村の場面は別々の場所で撮影したものを後から編集で一つの村であるかのように見せかけたらしいので致し方ない面もあるのだろうけれど、それにしても人物の位地関係が非常にわかりにくい。おまけにイマジナリ―ラインを無視したような画面繋ぎがやたら多くとにかく戦闘シーンはみづらくてしょうがない作りになっている。端的に言ってアクション映画としての面白みはまるで無い。
Sigenoriyuki

**ネタバレ注意**
映画を見終った人むけのレビューです。

これ以降の文章には映画の内容に関する重要な情報が書かれています。
まだ映画を見ていない人がみると映画の面白さを損なうことがありますのでご注意下さい。







野武士を人格を持った存在として描かないのは一つの演出方針として間違っていないとは思うのだけれど、一方で守るべき存在である百姓(特に名前や台詞を持たない群衆)を人格を持った存在として描いているかというとそこにも疑問を抱かざるをえない。画面に映っている台詞を喋っていない役者が何をしているのかよく見てみてほしい。大抵何もしないで突っ立っているか俯いて座っているだけである。群衆が笑う時、皆同じように笑い、驚く時には皆同じように驚く。そこには個人の人格というものはまるで感じられない。志乃(津島恵子)以外にも若い娘はいるはずなのだがまるで存在感を感じさせない。主要な登場人物以外はほとんどただの背景でしかない。常にある人物が中心として呈示され、それ以外の人物の視線はその中心へと向けられそこ以外を見ることを許されていない。それ故に1カット内の情報量が異常なまでに少ない。

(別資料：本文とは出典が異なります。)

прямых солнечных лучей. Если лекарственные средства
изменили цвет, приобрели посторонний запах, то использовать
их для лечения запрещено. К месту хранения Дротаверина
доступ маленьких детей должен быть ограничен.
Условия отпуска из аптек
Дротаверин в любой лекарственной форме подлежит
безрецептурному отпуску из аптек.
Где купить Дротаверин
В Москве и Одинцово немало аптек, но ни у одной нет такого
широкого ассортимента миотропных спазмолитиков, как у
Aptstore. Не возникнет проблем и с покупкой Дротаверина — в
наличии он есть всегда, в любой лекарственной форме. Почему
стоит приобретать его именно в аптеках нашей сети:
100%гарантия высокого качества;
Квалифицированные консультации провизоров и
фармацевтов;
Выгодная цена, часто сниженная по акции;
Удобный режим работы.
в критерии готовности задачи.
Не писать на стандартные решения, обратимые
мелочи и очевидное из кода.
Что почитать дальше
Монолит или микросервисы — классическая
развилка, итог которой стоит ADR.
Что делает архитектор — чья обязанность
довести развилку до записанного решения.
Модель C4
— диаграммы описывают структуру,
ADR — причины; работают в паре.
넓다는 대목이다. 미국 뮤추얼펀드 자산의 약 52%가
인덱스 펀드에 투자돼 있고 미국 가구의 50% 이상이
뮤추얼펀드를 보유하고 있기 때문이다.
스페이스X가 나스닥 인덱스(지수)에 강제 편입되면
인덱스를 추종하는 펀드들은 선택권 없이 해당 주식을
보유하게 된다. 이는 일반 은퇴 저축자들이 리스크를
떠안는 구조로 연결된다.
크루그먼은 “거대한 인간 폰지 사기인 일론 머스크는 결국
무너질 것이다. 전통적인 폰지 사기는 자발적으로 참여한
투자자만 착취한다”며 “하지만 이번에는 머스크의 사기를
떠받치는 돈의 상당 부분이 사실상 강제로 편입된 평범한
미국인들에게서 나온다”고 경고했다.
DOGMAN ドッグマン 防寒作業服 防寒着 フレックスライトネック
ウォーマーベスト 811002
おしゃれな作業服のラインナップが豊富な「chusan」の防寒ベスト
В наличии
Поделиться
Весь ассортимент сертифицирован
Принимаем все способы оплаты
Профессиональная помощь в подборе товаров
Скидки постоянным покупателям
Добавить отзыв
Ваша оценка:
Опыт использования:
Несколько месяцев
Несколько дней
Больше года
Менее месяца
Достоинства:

結局のところ役者や画面をただ脚本通りのストーリーを語るためだけの道具としてしか見做していないからこういう事態が起こってしまうのである。私は別にそのことを倫理的にどうのこうのと非難したいのではない。ただ単にこれでは映画としての面白さが十分に発揮されていないことが何よりも不満なのだ。このような黒澤明の演出を私は心底嫌悪する。